*Task to carry out*
Update the part of the records that opens with the line containing "22 ŞUBAT 2021 15:27" and runs through the end of the records by replacing "Manifattura" with "Manufacturing" and changing nothing else. Give back only those lines, and omit the pictures.

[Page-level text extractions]
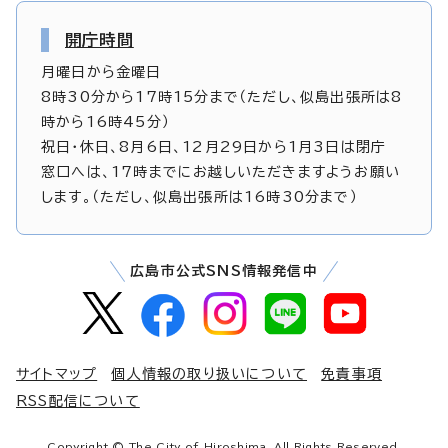
開庁時間
月曜日から金曜日
8時30分から17時15分まで（ただし、似島出張所は8
時から16時45分）
祝日・休日、8月6日、12月29日から1月3日は閉庁
窓口へは、17時までにお越しいただきますようお願い
します。（ただし、似島出張所は16時30分まで）
広島市公式SNS情報発信中
サイトマップ
個人情報の取り扱いについて
免責事項
RSS配信について
Copyright © The City of Hiroshima. All Rights Reserved.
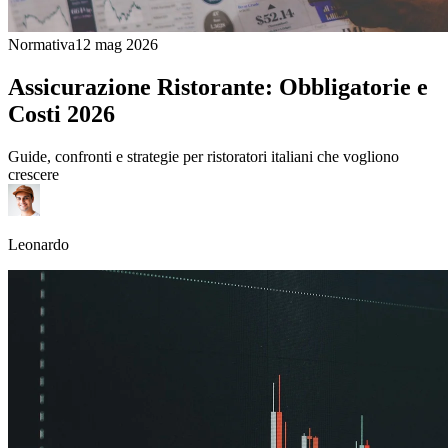
Normativa
12 mag 2026
Assicurazione Ristorante: Obbligatorie e
Costi 2026
Guide, confronti e strategie per ristoratori italiani che vogliono
crescere
Leonardo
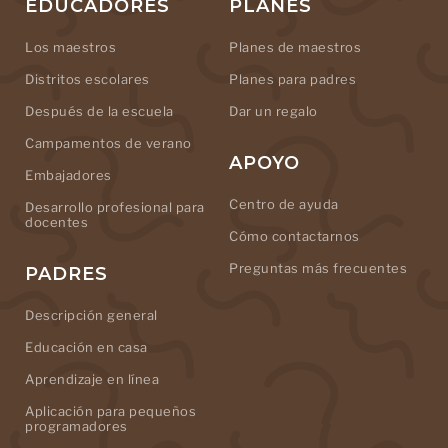
EDUCADORES
PLANES
Los maestros
Planes de maestros
Distritos escolares
Planes para padres
Después de la escuela
Dar un regalo
Campamentos de verano
APOYO
Embajadores
Centro de ayuda
Desarrollo profesional para
docentes
Cómo contactarnos
Preguntas más frecuentes
PADRES
Descripción general
Educación en casa
Aprendizaje en línea
Aplicación para pequeños
programadores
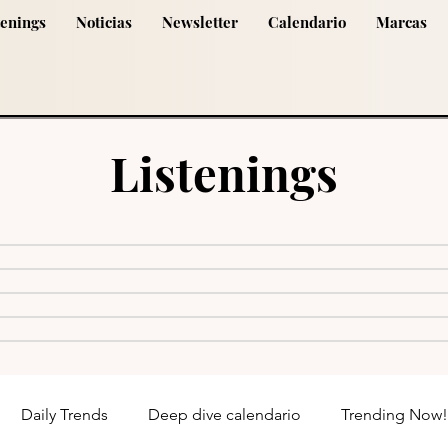
tenings
Noticias
Newsletter
Calendario
Marcas
Listenings
Daily Trends
Deep dive calendario
Trending Now!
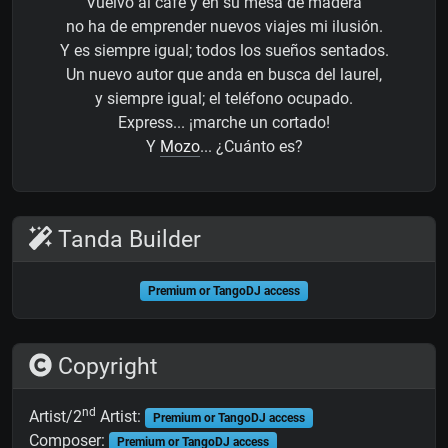
Vuelvo al café y en su mesa de madera
no ha de emprender nuevos viajes mi ilusión.
Y es siempre igual; todos los sueños sentados.
Un nuevo autor que anda en busca del laurel,
y siempre igual; el teléfono ocupado.
Express... ¡marche un cortado!
Y
Mozo
... ¿Cuánto es?
Tanda Builder
Premium or TangoDJ access
Copyright
nd
Artist/2
Artist:
Premium or TangoDJ access
Composer:
Premium or TangoDJ access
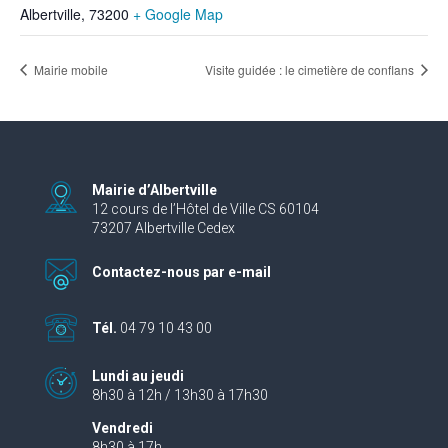
Albertville
,
73200
+ Google Map
Mairie mobile
Visite guidée : le cimetière de conflans
Mairie d’Albertville
12 cours de l’Hôtel de Ville CS 60104
73207 Albertville Cedex
Contactez-nous par e-mail
Tél.
04 79 10 43 00
Lundi au jeudi
8h30 à 12h / 13h30 à 17h30
Vendredi
8h30 à 17h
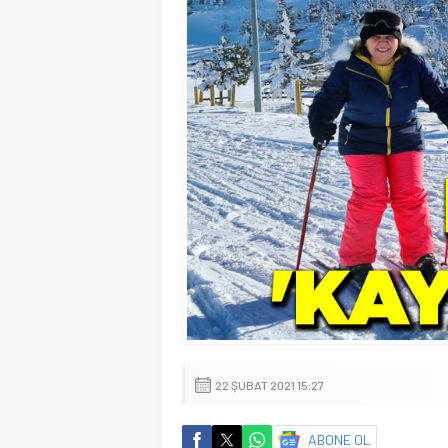
22 ŞUBAT 2021 15:27
ABONE OL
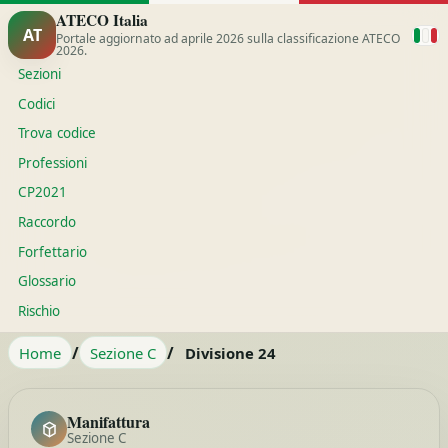
ATECO Italia
AT
Portale aggiornato ad aprile 2026 sulla classificazione ATECO
2026.
Sezioni
Codici
Trova codice
Professioni
CP2021
Raccordo
Forfettario
Glossario
Rischio
/
/
Home
Sezione C
Divisione 24
Manifattura
Sezione C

*Result*
22 ŞUBAT 2021 15:27
ABONE OL
ATECO Italia
AT
Portale aggiornato ad aprile 2026 sulla classificazione ATECO
2026.
Sezioni
Codici
Trova codice
Professioni
CP2021
Raccordo
Forfettario
Glossario
Rischio
/
/
Home
Sezione C
Divisione 24
Manufacturing
Sezione C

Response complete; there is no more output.